• **Treść poleceń**
(a) Odpowiedz krótko na pytania do tekstu o wymianie tylnej belki:
(i) Jaki podpis widnieje przy tekście?
(ii) Co według mechanika jest w porządku?
(iii) Ile przeglądów przeszło auto?
(b) Powtórz dosłownie fragment tekstu o wymianie tylnej belki, zaczynając od słów "Teraz do sedna." i idąc dalej aż do słów "motyką na słońce?".
(c) Wymień wszystko, do czego piszący ma dostęp przy pracy według tekstu o wymianie tylnej belki.

• **Fragment tekstu**

※

Strona 1 z 2

Lybra - wymiana tylnej belki

: 18 sty 2013, 18:40
autor: bronx
No i niestety muszę zmienić cała tylną belkę.
Pytam się co są warte qwa... przeglądy na stacjach, nie wyszukali mi cieknącej maglownicy,i zjebanej jak szmata tylnej belki. Całą belka jest zeżarta rdzą. Byłem u mechanika, obstukał i powiedział że mocowania (buda) są ok. Jedynie belka jest zgniła na amen, brecha przeszła mu prawie na wylot belki... super co ?
Ale auto przeszło dwa przeglądy i całe zawieszenie stan bdb...


Teraz do sedna.
Będę chciał kupić tylną belkę, jaką kupic?
Tylko belkę i przełożyć z mojej drążek skrętny, wahacze ? ( jakie problemy, wady i zalety tego rozwiązania)
Czy kupić całą kompletną tylną belkę z wahaczami, drążkiem skrętnym i przełożyć. Czy w tej sytuacji mogą spotkać mnie jakieś niespodzianki że po przekładce okaże się że amor lub jakaś guma jest wyrąbana?

Z racji że mechanik nie ma możliwości zabezpieczenia antykorozyjnie tylnej części, chciałbym to zrobić sam w domu. Po ściągnięciu belki oczyścić tył i zabezpieczyć.

Czy jestem w stanie sam przełożyć belkę, jakie trudności mnie spotkać mogą. Mam dostęp do kanału lewarek i klucze, żadnych specjalistycznych narzędzi nie posiadam. Co z geometrią? Czy to porywanie się z motyką na słońce?
Powiedzmy że nie szukam najtańszego rozwiązania, ale najpewniejszego i najłatwiejszego.

※

• **Pokazane wpisy**
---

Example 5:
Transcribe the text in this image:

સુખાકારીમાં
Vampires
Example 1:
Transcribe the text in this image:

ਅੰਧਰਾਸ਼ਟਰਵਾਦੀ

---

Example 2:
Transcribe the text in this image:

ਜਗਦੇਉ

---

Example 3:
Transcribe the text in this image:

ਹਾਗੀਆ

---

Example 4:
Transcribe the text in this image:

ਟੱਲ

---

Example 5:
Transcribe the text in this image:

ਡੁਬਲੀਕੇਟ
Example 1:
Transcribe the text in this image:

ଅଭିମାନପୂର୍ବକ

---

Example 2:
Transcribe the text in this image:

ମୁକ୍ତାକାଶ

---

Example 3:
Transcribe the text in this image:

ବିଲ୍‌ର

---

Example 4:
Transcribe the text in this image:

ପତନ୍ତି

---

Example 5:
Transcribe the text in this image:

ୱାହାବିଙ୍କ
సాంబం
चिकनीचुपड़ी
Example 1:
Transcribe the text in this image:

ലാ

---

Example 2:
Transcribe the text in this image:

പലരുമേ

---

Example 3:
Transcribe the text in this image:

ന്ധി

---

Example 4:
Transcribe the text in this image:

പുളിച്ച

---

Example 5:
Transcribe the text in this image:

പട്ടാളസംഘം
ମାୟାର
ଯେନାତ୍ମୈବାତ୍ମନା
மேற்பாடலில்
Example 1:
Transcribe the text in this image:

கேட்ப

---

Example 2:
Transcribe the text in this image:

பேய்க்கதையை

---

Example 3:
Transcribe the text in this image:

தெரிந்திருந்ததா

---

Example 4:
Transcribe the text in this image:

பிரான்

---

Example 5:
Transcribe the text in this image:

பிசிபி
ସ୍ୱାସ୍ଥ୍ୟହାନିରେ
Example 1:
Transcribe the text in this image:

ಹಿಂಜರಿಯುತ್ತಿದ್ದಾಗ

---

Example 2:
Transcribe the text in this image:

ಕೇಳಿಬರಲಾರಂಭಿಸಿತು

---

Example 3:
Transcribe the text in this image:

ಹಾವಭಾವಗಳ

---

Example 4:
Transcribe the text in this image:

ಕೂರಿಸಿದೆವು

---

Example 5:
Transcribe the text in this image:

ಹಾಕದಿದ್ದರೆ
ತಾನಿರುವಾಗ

※

• **Odpowiedzi**
(a)
(i) bronx
(ii) Mocowania (buda).
(iii) Dwa.

(b)
Teraz do sedna.
Będę chciał kupić tylną belkę, jaką kupic?
Tylko belkę i przełożyć z mojej drążek skrętny, wahacze ? ( jakie problemy, wady i zalety tego rozwiązania)
Czy kupić całą kompletną tylną belkę z wahaczami, drążkiem skrętnym i przełożyć. Czy w tej sytuacji mogą spotkać mnie jakieś niespodzianki że po przekładce okaże się że amor lub jakaś guma jest wyrąbana?

Z racji że mechanik nie ma możliwości zabezpieczenia antykorozyjnie tylnej części, chciałbym to zrobić sam w domu. Po ściągnięciu belki oczyścić tył i zabezpieczyć.

Czy jestem w stanie sam przełożyć belkę, jakie trudności mnie spotkać mogą. Mam dostęp do kanału lewarek i klucze, żadnych specjalistycznych narzędzi nie posiadam. Co z geometrią? Czy to porywanie się z motyką na słońce?

(c) kanał, lewarek, klucze